Despite depicting some of Haiti’s violent history, it was a hopeful book, one infused with Haitian thought and mentality, mostly through stories, songs and the grandmother’s wisdom, the grandmother, who like mine, has been preparing for her own funeral for years. The part about the grandmother definitely touched me; it hit very close to home.
The descriptions of Haiti were evocative; it felt like Danticat was drawing from her own memories there:
“The mid-morning sky looked like an old quilt, with long bands of red and indigo stretching their way past drifting clouds. Like everything else, eventually even the rainbows disappeared.”
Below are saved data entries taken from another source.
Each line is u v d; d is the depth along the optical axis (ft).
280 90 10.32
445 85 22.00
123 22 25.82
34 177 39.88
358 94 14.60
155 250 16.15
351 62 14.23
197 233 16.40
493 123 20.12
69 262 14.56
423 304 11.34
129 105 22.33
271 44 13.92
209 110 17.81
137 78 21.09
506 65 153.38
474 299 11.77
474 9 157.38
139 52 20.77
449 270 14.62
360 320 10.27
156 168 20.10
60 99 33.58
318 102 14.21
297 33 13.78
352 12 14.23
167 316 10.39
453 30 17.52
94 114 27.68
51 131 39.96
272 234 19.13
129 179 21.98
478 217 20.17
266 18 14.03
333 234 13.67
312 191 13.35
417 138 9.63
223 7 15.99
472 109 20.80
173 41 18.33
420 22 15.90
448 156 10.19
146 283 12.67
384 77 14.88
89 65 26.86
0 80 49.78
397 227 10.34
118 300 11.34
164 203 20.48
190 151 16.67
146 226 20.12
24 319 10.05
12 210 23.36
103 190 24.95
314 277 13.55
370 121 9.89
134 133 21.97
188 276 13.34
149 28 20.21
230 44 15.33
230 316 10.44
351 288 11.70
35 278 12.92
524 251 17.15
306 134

I know this book will speak a lot to a lot of immigrants, especially those who question where home is. Being stuck between two worlds as well as experiencing the generation gap is a double whammy for many immigrant kids. Old practices continue to take place in their new home; however, with a new westernized mentality it can all be hard to take. The unbelievable stress a young immigrant faces having to live up to high expectations, after all their family sacrificed so much for them to have a better life is something that is a real issue:
“If you make something of yourself in life, we will all succeed. You can raise our heads.”
Reading this made me dwell on how much the world is changing. My first language is different from my mother’s and my grandparents’, I can’t even communicate with some of my relatives because we don’t have a language in common. My relatives are spread out all across the globe. Changes beget changes and questions about identity and the value of tradition abound.